» **Teks Pilihan**
········

Kolom Sosial Politik

Apa Itu SINKOP

245views

 

Oleh Ridhazia

Istilah medis untuk pingsan disebut sinkop. Yakni penurunan kesadaran sementara aliran darah ke otak melambat. Rerata durasi sinkop selama 6-8 detik. Tapi bisa lebih cepat atau lebih lama.

Bahkan seorang yang sinkop akan mengalami amnesia, yakni ketidakmampuan untuk mengingat peristiwa untuk jangka waktu tertentu. Tidak punya kontrol gerakan, dan hilangnya respon.

Angki Bangun!

Dan, itu saya alami sendiri. Begitu siuman setelah beberapa detik aksiden, saya tak mengetahui tempat, waktu dan apa yang terjadi saat itu hingga terbaring di UGD.

Padahal beberapa detik yang lewat saya masih bermain dengan cucu terkecil (7 tahun) di pinggir kolam renang. Semua memori pertemuan kakek-cucu itu hilang.

“Angki, angki bangun!” yang diteriakkan cucu cikal (12 tahun) ketika saya terbaring tak berdaya — sebagaimana diceritakan istri dan anak saya — sama sekali tak terdengar.

Pun, ketika dilakukan pertolongan pertama. Semua tak dirasakan. Padahal saat itu dilakukan langkah standar yakni cardiopulmonary resuscitation (CPR) atau resusitasi jantung paru (RJP) dengan cara compression yakni menekan dinding dada hingga breathing yaitu pemberian bantuan napas buatan.

CT kepala!

CT (computer tomography)otak adalah prosedur pencitraan diagnostik yang menggunakan pengukuran sinar-X menjadi alternatif khusus untuk saya ikuti setiba di RS.

CT menjadi teknologi pilihan dokter untuk menghasilkan gambar horizontal atau aksial (sering disebut irisan) otak sehingga memberikan lebih banyak data terkait cedera dan/atau penyakit otak.

········

Lanjutkan teks tentang sinkop setelah kalimat terakhir yang tercantum. Baris-baris data ini tidak berkaitan dengan teks tentang sinkop.

» **Sumber Informasi**
········

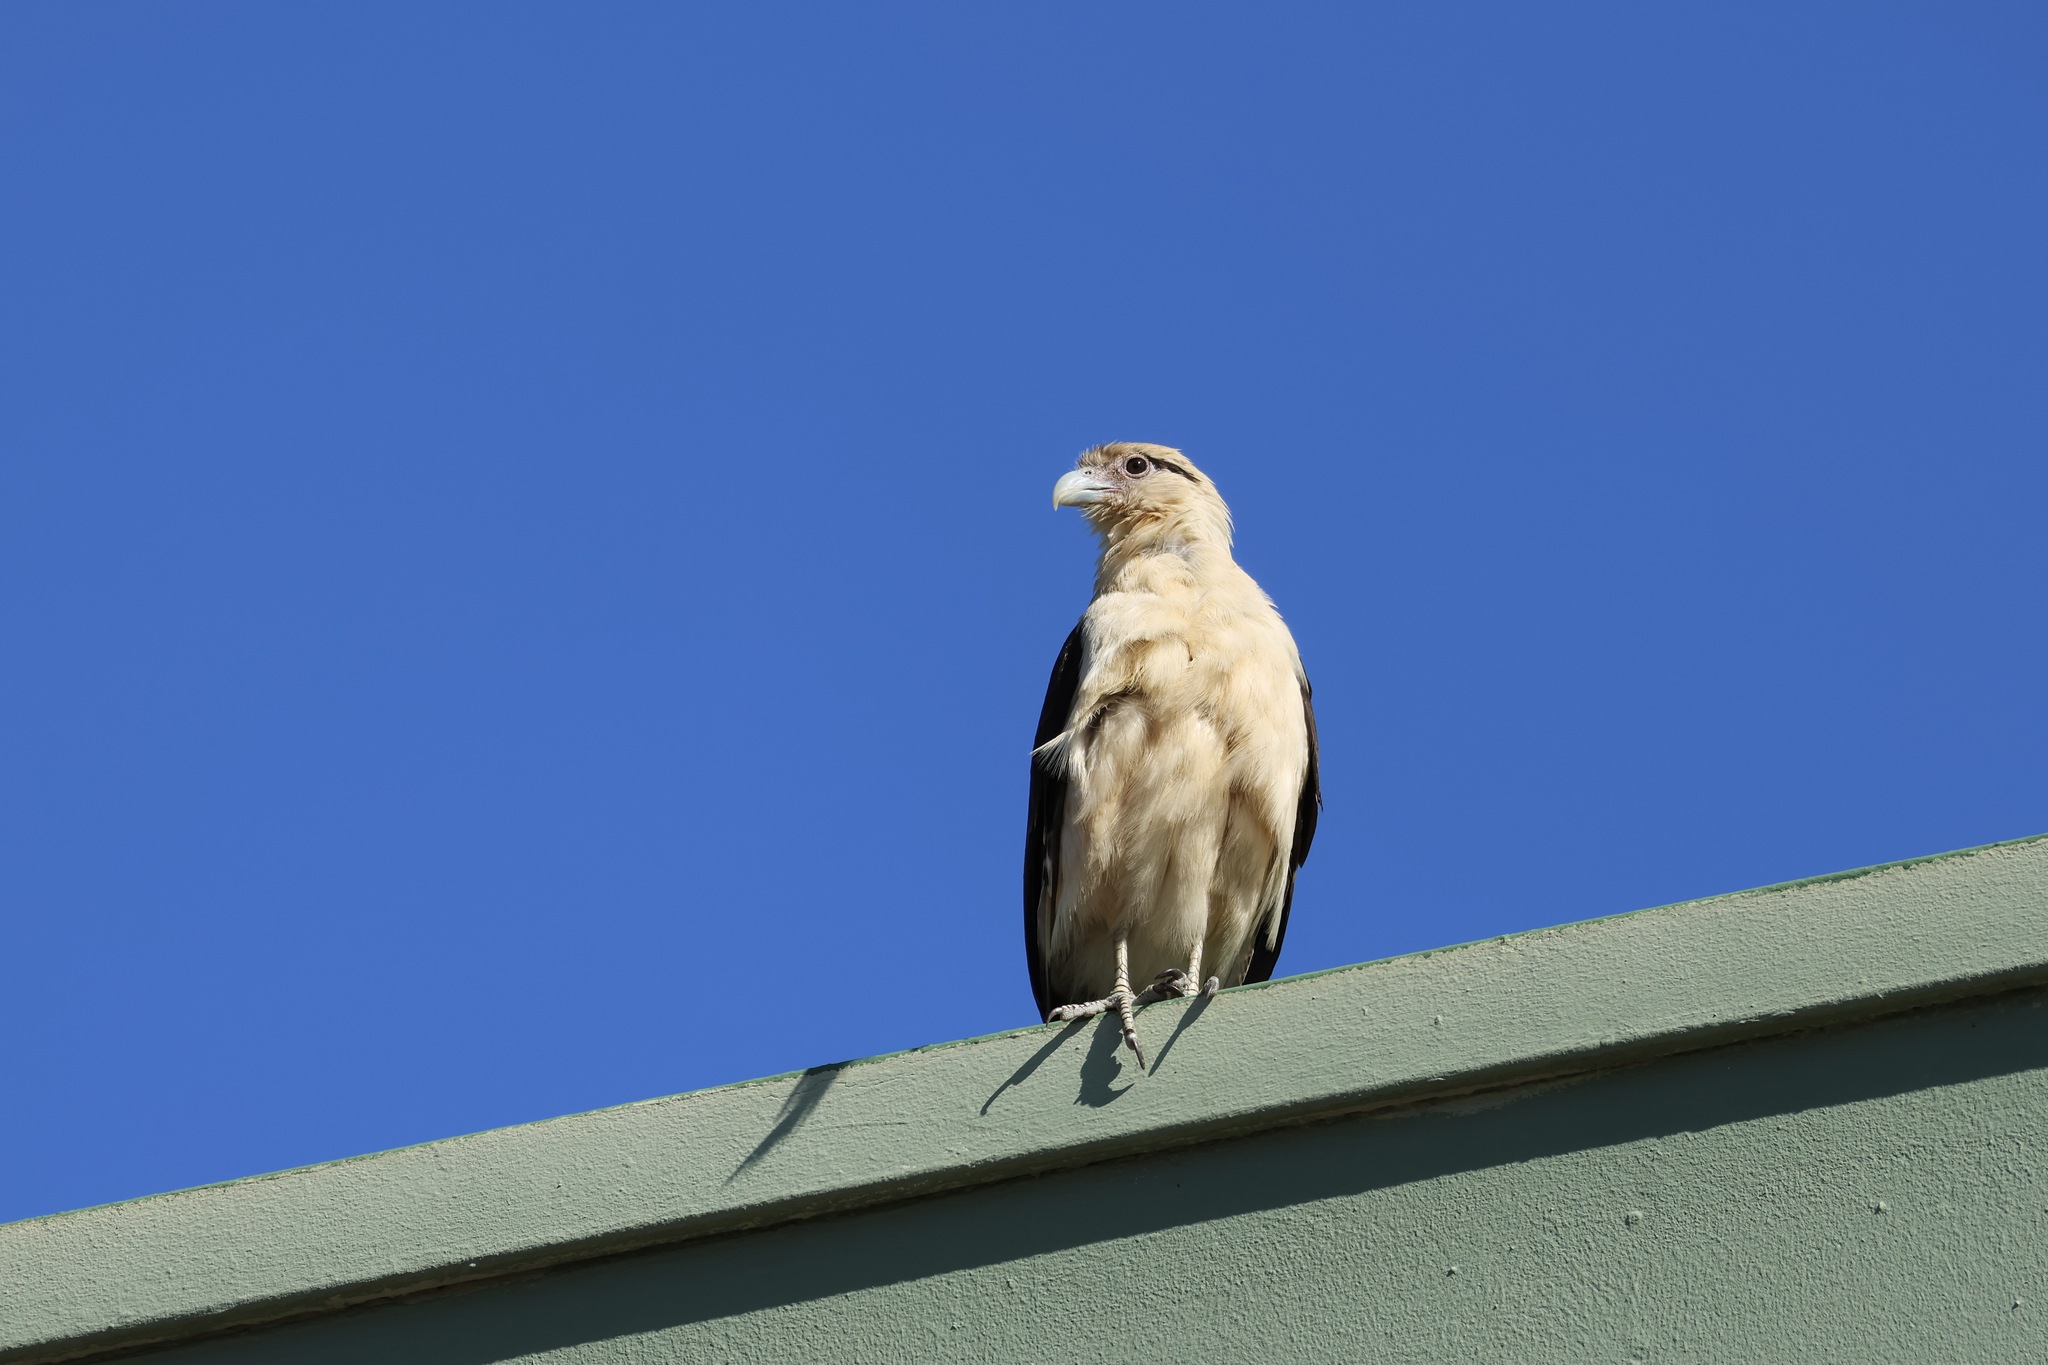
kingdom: Animalia
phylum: Chordata
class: Aves
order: Falconiformes
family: Falconidae
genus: Daptrius
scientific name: Daptrius
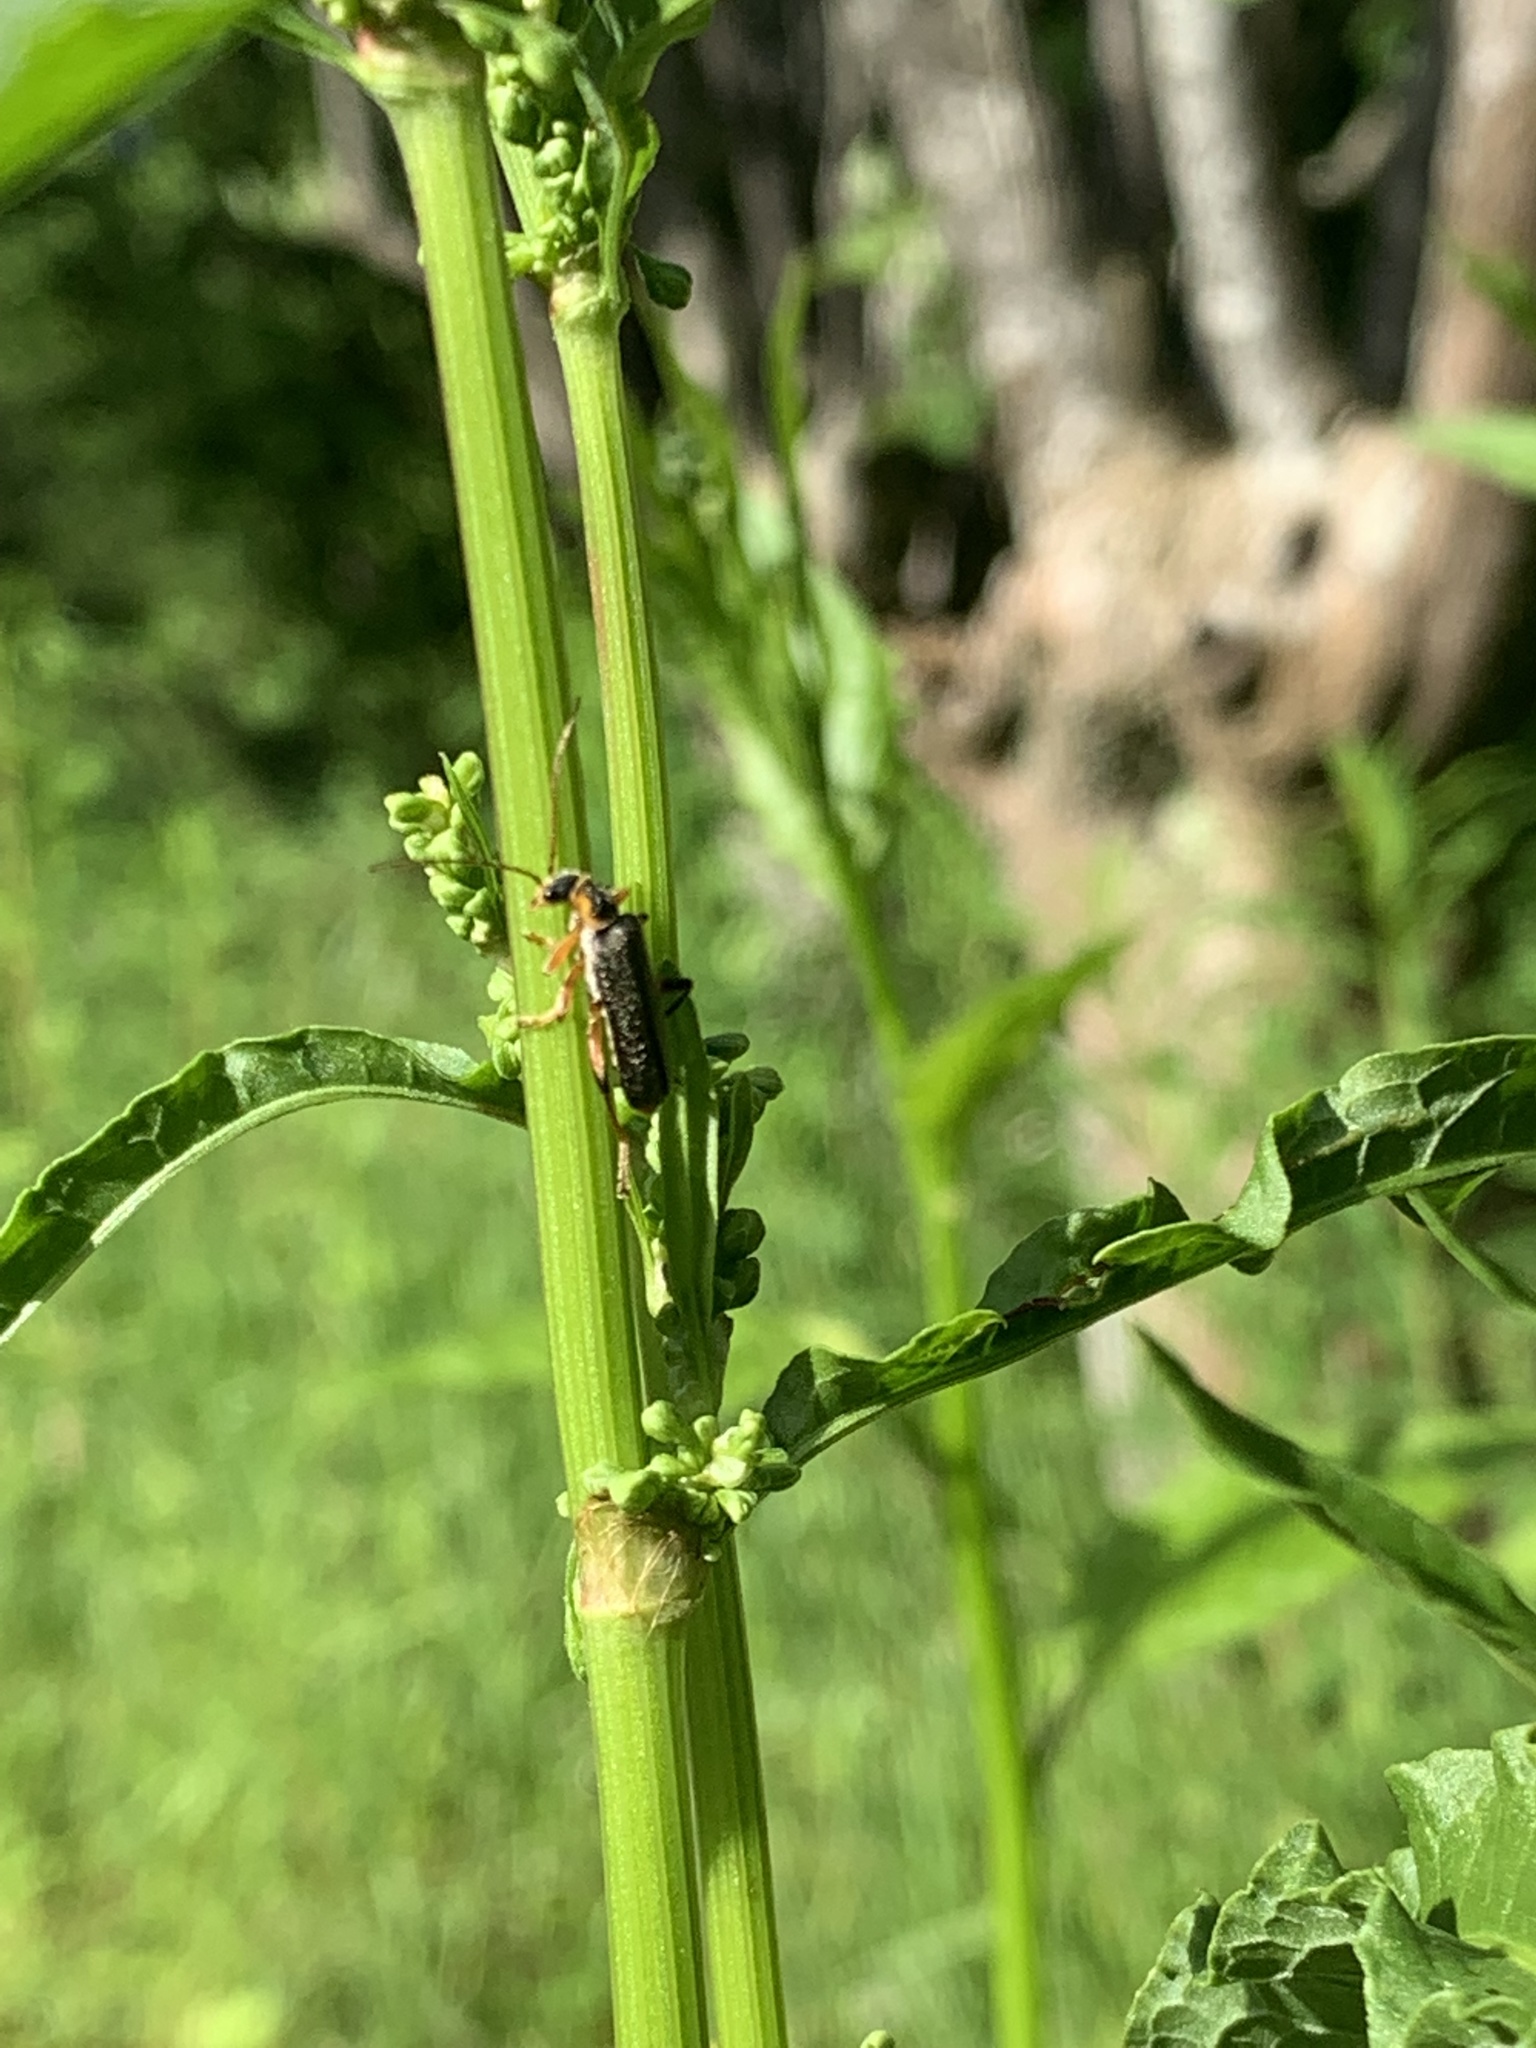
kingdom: Animalia
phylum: Arthropoda
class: Insecta
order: Coleoptera
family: Cantharidae
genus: Cantharis
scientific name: Cantharis nigricans
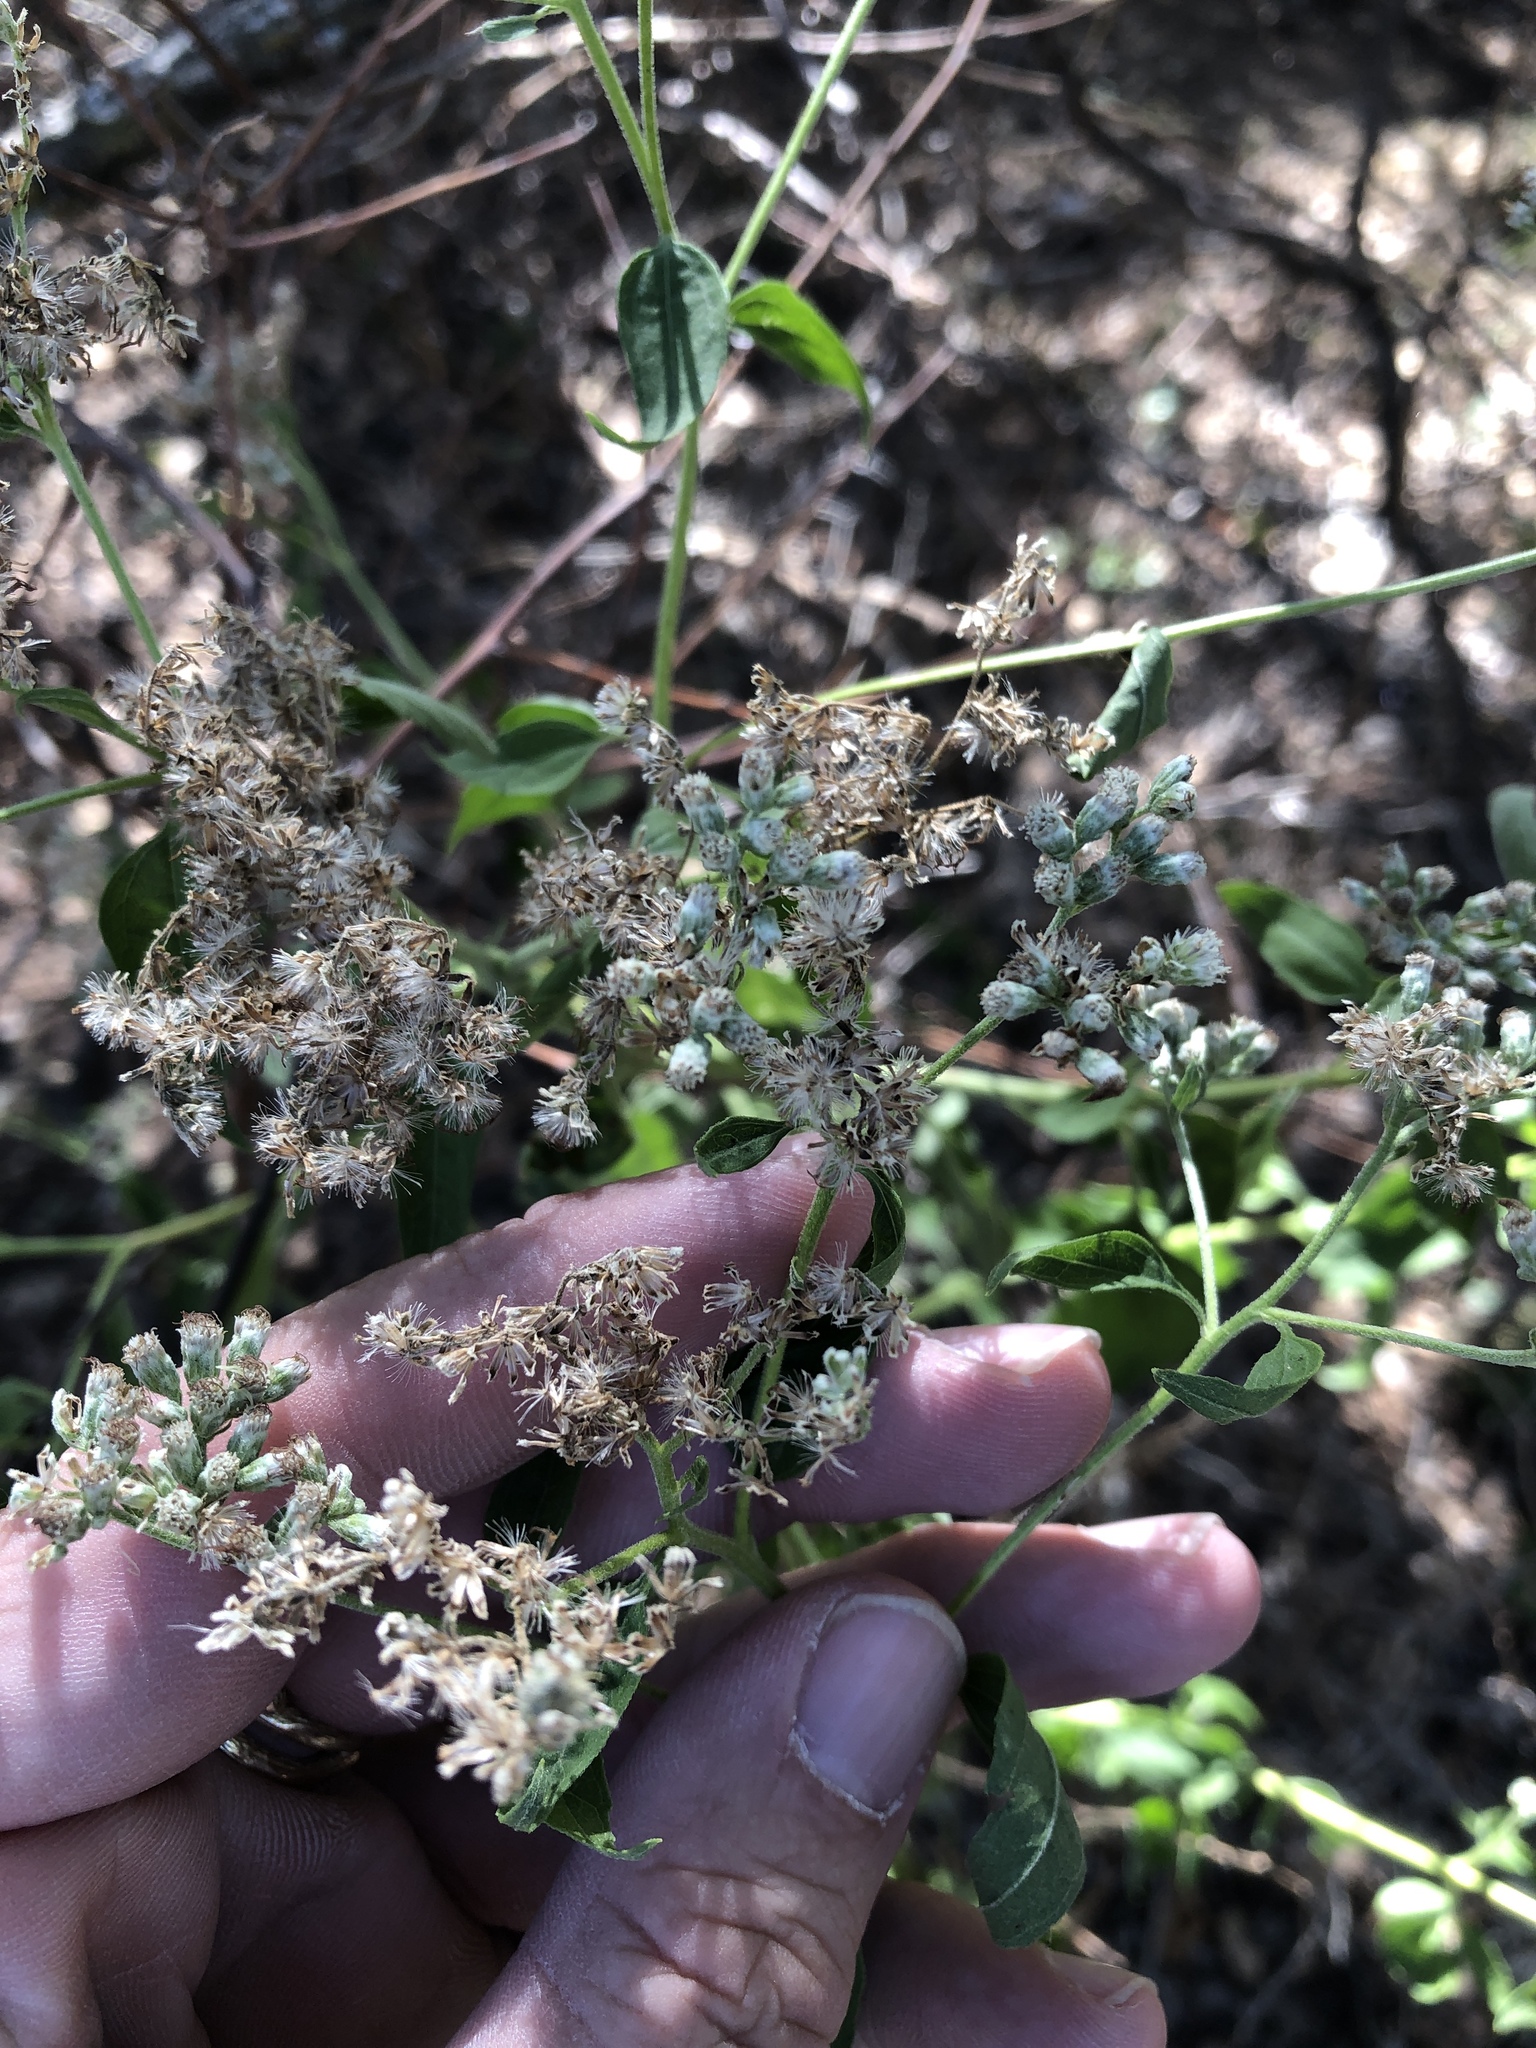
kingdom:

········

» **Jawaban Tugas**
Inilah kali pertama teknologi ilmu kedokteran CT memindai batok kepala saya. Padahal alat penting ini sudah ada sejak era-1970 untuk pencitraan medis otak.

Alat ini untuk mengetahui ada tidak cedera otak, jaringan dan pembuluh darah di kepala, tengkorak, hingga kulit kepala yang terjadi karena benturan.

Alhamdulillah

Alhamdulillah, melalui CT ini barulah diketahui kalau batok otak saya masih tahan benturan. Tidak memerlukan tindakan operasi.

Kata dokter, sedikit saja memar di permukaan kulit kepala. Ia tetap khawatir. Saya harus istirahat di RS untuk diobservasi, diobati dan diinfus semestinya.

Menulis itu terapi!

Ternyata kebiasaan menulis melengkapi pengobatan. Bahkan bisa menjadi terapi otak untuk tetap sadar, tetap ingat dan mengingat.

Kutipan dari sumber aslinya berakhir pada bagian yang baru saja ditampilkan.